Enhancing cryo-EM structure prediction with DeepTracer and AlphaFold2 integration

Abstract

Understanding the protein structures is invaluable in various biomedical applications, such as vaccine development. Protein structure model building from experimental electron density maps is a time-consuming and labor-intensive task. To address the challenge, machine learning approaches have been proposed to automate this process. Currently, the majority of the experimental maps in the database lack atomic resolution features, making it challenging for machine learning-based methods to precisely determine protein structures from cryogenic electron microscopy density maps. On the other hand, protein structure prediction methods, such as AlphaFold2, leverage evolutionary information from protein sequences and have recently achieved groundbreaking accuracy. However, these methods often require manual refinement, which is labor intensive and time consuming. In this study, we present DeepTracer-Refine, an automated method that refines AlphaFold predicted structures by aligning them to DeepTracers modeled structure. Our method was evaluated on 39 multi-domain proteins and we improved the average residue coverage from 78.2 to 90.0% and average local Distance Difference Test score from 0.67 to 0.71. We also compared DeepTracer-Refine with Phenixs AlphaFold refinement and demonstrated that our method not only performs better when the initial AlphaFold model is less precise but also surpasses Phenix in run-time performance.

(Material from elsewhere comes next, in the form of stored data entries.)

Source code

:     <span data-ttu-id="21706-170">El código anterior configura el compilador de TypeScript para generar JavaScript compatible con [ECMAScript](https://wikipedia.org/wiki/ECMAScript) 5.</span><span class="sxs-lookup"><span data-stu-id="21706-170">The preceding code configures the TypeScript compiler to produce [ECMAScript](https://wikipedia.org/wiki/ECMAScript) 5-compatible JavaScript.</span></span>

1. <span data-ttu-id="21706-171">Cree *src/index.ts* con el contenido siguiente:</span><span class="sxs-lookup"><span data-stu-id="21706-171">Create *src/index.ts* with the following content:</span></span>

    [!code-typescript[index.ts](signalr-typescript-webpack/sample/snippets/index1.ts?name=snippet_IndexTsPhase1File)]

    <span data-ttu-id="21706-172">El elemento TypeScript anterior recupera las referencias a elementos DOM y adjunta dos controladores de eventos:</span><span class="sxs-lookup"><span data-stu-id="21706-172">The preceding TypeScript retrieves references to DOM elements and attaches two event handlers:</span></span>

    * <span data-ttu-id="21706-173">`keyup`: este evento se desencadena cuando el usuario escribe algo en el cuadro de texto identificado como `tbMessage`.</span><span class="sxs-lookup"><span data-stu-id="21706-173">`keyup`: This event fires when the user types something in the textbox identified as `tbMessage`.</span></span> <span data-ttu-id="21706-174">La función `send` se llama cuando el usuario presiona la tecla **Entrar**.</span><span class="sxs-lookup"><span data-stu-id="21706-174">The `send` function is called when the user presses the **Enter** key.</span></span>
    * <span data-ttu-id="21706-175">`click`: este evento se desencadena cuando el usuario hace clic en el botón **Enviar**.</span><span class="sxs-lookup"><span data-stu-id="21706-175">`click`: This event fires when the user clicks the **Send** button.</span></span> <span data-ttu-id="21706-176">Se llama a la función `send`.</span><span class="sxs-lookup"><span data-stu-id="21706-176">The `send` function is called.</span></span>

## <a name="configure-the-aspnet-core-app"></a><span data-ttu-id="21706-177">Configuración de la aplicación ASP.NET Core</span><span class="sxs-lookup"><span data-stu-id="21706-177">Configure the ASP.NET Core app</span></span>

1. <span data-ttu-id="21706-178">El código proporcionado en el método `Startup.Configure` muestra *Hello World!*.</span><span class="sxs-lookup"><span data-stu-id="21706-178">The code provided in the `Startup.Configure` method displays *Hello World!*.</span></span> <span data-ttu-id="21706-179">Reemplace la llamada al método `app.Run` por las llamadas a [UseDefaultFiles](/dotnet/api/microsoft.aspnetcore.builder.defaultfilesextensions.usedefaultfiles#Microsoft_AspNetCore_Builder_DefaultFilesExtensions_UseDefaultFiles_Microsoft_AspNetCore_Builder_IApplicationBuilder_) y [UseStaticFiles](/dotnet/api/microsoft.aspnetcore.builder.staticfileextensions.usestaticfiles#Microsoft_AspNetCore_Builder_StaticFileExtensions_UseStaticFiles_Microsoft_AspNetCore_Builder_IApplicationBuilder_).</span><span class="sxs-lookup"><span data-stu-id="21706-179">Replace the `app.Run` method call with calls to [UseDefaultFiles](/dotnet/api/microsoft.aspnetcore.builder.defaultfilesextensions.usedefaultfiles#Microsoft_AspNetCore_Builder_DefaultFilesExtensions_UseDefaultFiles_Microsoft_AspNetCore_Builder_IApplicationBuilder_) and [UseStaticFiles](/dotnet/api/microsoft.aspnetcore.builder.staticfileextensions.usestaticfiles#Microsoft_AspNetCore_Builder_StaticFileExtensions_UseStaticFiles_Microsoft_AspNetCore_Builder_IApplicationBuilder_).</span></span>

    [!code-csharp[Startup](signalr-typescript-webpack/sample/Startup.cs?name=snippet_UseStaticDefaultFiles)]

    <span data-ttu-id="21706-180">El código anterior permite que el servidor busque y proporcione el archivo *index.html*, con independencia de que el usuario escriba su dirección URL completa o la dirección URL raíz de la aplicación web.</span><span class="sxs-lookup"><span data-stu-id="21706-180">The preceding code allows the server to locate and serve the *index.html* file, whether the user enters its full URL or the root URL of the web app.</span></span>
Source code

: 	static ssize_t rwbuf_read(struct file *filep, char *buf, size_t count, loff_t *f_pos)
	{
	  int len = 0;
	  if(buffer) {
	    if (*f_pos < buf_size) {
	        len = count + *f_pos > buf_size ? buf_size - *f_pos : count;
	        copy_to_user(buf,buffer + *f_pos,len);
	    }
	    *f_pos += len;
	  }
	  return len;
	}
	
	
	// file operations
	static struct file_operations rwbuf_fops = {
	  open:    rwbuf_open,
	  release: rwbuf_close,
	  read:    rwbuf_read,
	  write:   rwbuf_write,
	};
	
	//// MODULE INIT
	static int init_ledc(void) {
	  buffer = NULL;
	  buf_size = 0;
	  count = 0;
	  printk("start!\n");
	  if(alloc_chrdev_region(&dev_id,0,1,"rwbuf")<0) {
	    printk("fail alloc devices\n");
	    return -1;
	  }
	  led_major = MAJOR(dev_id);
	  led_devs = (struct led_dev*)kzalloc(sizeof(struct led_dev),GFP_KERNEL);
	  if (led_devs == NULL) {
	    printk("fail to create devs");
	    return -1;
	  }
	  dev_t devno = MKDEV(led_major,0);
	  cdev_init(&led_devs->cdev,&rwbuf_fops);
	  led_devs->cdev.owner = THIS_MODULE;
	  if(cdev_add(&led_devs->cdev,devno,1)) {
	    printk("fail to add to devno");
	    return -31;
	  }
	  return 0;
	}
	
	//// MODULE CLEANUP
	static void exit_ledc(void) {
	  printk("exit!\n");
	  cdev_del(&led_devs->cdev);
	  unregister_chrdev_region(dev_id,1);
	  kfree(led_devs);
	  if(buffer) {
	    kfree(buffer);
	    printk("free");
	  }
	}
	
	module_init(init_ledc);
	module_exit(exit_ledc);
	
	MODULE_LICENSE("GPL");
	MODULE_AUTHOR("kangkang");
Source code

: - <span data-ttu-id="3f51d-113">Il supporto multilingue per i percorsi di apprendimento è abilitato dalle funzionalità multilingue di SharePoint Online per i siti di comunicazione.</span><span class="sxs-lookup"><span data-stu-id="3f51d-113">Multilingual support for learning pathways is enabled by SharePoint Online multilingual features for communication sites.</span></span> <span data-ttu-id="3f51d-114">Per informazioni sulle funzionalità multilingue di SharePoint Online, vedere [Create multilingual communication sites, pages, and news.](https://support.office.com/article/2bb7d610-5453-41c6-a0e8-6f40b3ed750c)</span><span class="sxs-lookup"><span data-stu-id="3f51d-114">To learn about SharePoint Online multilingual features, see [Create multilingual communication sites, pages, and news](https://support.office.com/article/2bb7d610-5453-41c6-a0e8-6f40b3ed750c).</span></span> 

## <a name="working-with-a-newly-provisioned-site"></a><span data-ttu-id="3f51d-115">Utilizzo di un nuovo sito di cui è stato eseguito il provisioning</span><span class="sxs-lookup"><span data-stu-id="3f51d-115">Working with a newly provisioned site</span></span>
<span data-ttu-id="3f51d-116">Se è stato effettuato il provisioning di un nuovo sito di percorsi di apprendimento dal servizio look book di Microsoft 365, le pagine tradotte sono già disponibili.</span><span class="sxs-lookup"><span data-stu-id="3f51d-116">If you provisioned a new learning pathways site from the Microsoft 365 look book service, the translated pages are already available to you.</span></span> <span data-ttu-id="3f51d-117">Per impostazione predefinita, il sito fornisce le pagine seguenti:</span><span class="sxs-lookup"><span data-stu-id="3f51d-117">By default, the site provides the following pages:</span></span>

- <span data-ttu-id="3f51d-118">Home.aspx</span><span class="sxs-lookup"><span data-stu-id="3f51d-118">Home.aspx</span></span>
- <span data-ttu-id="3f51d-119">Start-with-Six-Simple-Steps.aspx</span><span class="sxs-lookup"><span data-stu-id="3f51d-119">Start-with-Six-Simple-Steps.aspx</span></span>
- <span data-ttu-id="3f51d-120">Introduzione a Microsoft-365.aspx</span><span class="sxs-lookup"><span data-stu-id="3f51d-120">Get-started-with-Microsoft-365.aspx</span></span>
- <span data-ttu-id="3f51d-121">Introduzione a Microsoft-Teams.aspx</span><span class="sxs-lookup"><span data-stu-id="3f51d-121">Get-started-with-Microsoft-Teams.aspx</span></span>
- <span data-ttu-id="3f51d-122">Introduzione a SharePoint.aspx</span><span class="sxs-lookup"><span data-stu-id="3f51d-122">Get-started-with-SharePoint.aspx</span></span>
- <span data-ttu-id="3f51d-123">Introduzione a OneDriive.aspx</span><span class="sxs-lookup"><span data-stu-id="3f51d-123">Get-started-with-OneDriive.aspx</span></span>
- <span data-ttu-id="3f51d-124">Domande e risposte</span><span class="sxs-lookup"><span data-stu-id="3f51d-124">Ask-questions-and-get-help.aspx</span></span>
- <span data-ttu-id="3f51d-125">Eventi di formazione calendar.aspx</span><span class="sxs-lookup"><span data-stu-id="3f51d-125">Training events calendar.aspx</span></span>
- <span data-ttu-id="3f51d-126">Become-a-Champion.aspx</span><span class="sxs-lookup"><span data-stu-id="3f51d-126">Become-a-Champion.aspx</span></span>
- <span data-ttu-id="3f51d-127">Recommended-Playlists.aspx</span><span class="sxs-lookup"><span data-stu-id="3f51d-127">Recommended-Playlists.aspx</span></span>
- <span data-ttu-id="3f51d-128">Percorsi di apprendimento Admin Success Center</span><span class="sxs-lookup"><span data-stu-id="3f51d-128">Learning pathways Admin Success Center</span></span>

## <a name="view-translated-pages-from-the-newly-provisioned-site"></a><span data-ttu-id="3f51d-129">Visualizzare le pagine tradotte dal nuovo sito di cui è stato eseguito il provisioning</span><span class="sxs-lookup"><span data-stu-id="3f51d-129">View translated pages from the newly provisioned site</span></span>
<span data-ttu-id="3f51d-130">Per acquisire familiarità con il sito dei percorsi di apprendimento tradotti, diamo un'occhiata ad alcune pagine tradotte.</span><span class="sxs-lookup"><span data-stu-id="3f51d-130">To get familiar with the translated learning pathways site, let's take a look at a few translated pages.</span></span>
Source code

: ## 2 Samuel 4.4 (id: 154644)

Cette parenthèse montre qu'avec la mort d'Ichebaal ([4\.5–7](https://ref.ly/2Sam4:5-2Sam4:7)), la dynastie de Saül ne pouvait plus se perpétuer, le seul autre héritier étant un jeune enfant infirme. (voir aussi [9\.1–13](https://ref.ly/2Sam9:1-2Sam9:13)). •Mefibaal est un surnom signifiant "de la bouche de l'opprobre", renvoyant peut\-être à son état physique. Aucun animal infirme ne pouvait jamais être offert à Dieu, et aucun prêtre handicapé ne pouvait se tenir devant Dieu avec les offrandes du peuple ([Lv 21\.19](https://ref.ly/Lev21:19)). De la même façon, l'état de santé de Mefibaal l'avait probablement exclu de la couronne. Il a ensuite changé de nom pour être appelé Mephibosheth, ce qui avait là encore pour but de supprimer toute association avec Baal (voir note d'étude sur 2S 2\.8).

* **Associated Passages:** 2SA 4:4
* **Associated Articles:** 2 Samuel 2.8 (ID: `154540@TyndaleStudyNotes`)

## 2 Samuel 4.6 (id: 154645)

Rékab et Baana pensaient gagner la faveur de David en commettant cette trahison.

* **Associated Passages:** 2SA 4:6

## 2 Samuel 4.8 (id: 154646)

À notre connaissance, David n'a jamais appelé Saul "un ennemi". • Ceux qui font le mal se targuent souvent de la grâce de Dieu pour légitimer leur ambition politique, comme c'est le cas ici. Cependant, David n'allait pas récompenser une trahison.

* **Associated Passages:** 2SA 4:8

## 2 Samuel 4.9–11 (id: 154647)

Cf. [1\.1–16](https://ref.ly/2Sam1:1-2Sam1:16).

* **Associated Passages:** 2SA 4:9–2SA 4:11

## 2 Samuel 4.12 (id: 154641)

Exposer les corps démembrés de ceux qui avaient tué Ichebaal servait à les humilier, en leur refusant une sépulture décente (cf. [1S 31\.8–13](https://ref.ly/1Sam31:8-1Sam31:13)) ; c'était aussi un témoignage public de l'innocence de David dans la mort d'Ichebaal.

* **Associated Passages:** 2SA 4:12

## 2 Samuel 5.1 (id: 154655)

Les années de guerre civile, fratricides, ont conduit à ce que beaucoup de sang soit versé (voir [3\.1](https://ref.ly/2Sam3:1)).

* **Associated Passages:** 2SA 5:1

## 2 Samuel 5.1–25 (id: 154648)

Keywords: AlphaFold; DeepTracer; cryo-EM; protein docking; protein structure; refinement.

Figure 1

An illustration of the two approaches in protein structure prediction. (A) Map-to-model detects the residues from a cryo-EM electron density map and connects them into a 3D structure through backbone tracing. (B) Sequence-to-model uses a protein sequence as input to fold the 1D sequence into a 3D structure.

Figure 2

Current challenges of map-to-model methods. (A) Cryo-EM maps lack the resolution to provide atomic-level details for accurate side-chain identification even at high resolution. Two residues, phenylalanine and tyrosine, are placed in cryo-EM density map EMD-20621 and the side-chains are indistinguishable from the map. The balls represent atoms and the circled atoms in the top half of the residues are the side-chain atoms. (B) Missing residues causing false connections. In the close-up section from DeepTracer's prediction, the balls represent residues and DeepTracer missed four residues (enclosed by the oval) causing the backbone to be connected incorrectly.

Figure 3

The design of DeepTracer-Refine pipeline. We utilized AlphaFolds pLDDT score to detect and rank locations to split the structure into compact domains. We process the pLDDT scores first and calculate an empirical score for each possible low-confidence location. We rank the locations based on the empirical scores and a higher score suggests a poorer AlphaFold prediction. In this example of a rotavirus VP6 [28], we split the AlphaFold model at residue 148 and aligned each domain separately to DeepTracers prediction. The merged structure is improved as we can see the conformation of the right-side structure resembles more closely to the solved structure.

Figure 4

DeepTracer-Refine improvements in residue coverage (left y-axis, 0–100%) and lDDT score (right y-axis, 0.00–1.00). For each entry, the two left bars are residue coverage and the right two right bars are lDDT. The lighter shades represent initial AlphaFold results and the darker shades are DeepTracer-Refine results, respectively.

Figure 5

Examples of structural improvements after DeepTracer-Refine. In both examples, the solved and DeepTracer structures do not have complete residue coverage. On the other hand, AlphaFold and DeepTracer-Refine structures contain the entire sequence but the backbones are not accurate enough for the residues to be matched so the residue coverage is incomplete as well. (A) The original DeepTracer prediction is accurate in residue coverage and predicted sequence. DeepTracer-Refine split the AlphaFold model at residue 218 and aligned each half correctly. (B) An example when the original DeepTracer is not as accurate in sequence prediction. DeepTracer-Refine improved the encircled region to be more similar with the solved structure.

Figure 6

Top right and top left graphs compare the results of DeepTracer-Refine and Phenix-Refine with AlphaFolds initial predicted structures. DeepTracer-Refine is more effective when the initial AlphaFold prediction is less accurate (residue coverage <80% and lDDT <0.65). Bottom graph compares the run-time performance and it is displayed in logarithmic scale. The average run-time of DeepTracer-Refine is ~8 min while Phenix-Refine is 3 h and 35 min.

Figure 7

An example of a worsened AlphaFold structure after DeepTracer-Refine. This is caused by the missing backbone in the DeepTracer prediction (highlighted in the circle) so the compact domains were unable to be properly aligned.

Figure 8

An example of DeepTracer-Refine’s result with and without the distance checking strategy. DeepTracer-Refine aligned the compact domain of residue 1–41 (top-right, highlighted by the circle) to a helical structure that is similar to it, however it is too far away to be considered as a possible alignment.